More creativity in post-production
In the throng of the film set, camera operators have to determine the camera angle, the aperture, and depth of field of the camera. In the future, they will be able to change these parameters, even in post-production thanks to a new camera technology.
And – Action! The set resembles an ant hill. Actors, actresses, extras, cameras – and in between all of this, the director is calling out his instructions. The camera operator has to make sure of the correct settings, pay attention to the flow of the scene, and instruct the camera assistants. Which camera angle should be assigned to which camera? Which part of the image should be sharp, and which should retreat, diffuse and out of focus? Because once the recordings are “in the can”, as they say in the movie biz, these parameters can no longer be corrected. At least, not until now. An algorithm combined with a new type of camera array – i.e. an arrangement of several cameras – should enable these changes to be made retroactively in the future – and thereby allow for more creativity in post-production. Filmmakers can then still decide afterwards which area of the scene should be portrayed sharply. Or move around within a scene – virtually – like in the film Matrix. The actor is frozen in the scene, hanging motionless in the air, while the camera moves around, capturing the scene from all sides.

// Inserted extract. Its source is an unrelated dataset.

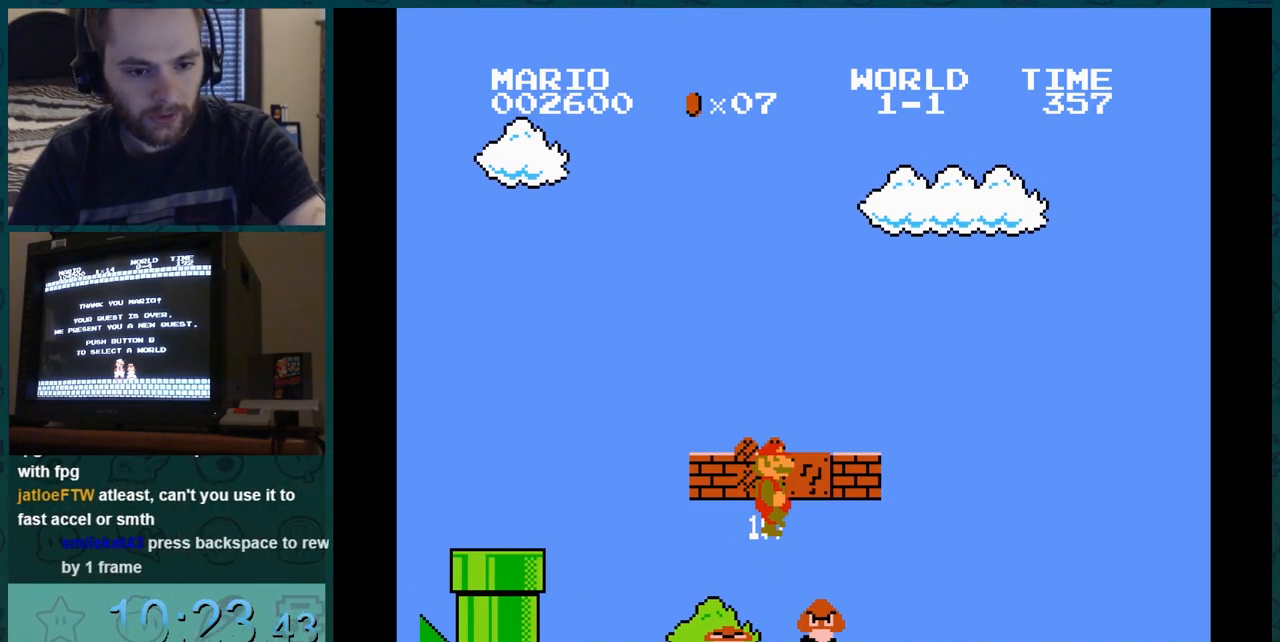
{"buttons": ["B"], "events": []}
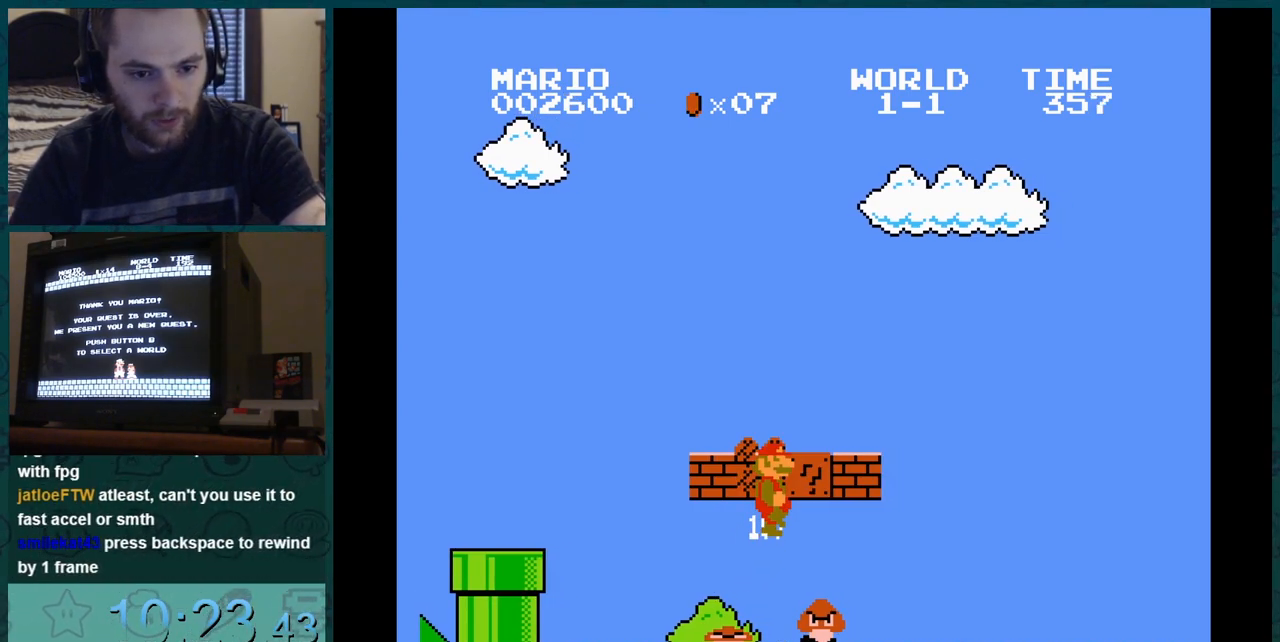
{"buttons": ["B"], "events": []}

Many perspectives instead of just one
Researchers at the Fraunhofer Institute for Integrated Circuits IIS in Erlangen, Germany, have developed a camera array that makes this feasible and will be exhibiting it at this year’s International Broadcasting Convention (IBC) in Amsterdam. “The array consists of 16 cameras in total, arranged in four rows and columns”, explains Frederik Zilly, Group Manager at IIS. Instead of having just one single camera as usual, which records the scene from just one position, the 16 cameras collect the light rays at various points in the plane over which the cameras are distributed. The researchers speak of having captured part of the light field from the scene, instead of only one specialized perspective. Although the array consists of 16 cameras, its cross section is only 30 cm by 30 cm (12” x 12”). So it can be conveniently and easily employed on the set and in the studio.
But how does that work, being able to edit the recording so much better retroactively? “The software estimates a depth value for every pixel recorded by the cameras. It therefore determines how far from the camera array the object portrayed is located. Intermediate images can be calculated in post-production from this depth information, so that we have virtual data not from just four columns and four rows of cameras, but from 100 x 100 cameras instead. As the camera operator films the subject, each of the outer cameras is able to look a little bit behind the subject – they have a different angle of view than the cameras located in the middle of the array. After the recording is made, the filmmakers are able to virtually drive around a person or an object, and to change the camera angles and depth of field.
The researchers have already developed the software for processing the recording from the camera array. The graphical user interface is also ready for recording on set. The researchers are still working on the user interface for the post-editing at present; they should be finished in about six months. The scientists are planning then to produce a stop-motion film that is particularly suited as a test run of the software. “Later, we would like to use it as a demo film,” discloses Zilly. “Then we can show interested parties the kind of possibilities and opportunities offered by employing a camera array.”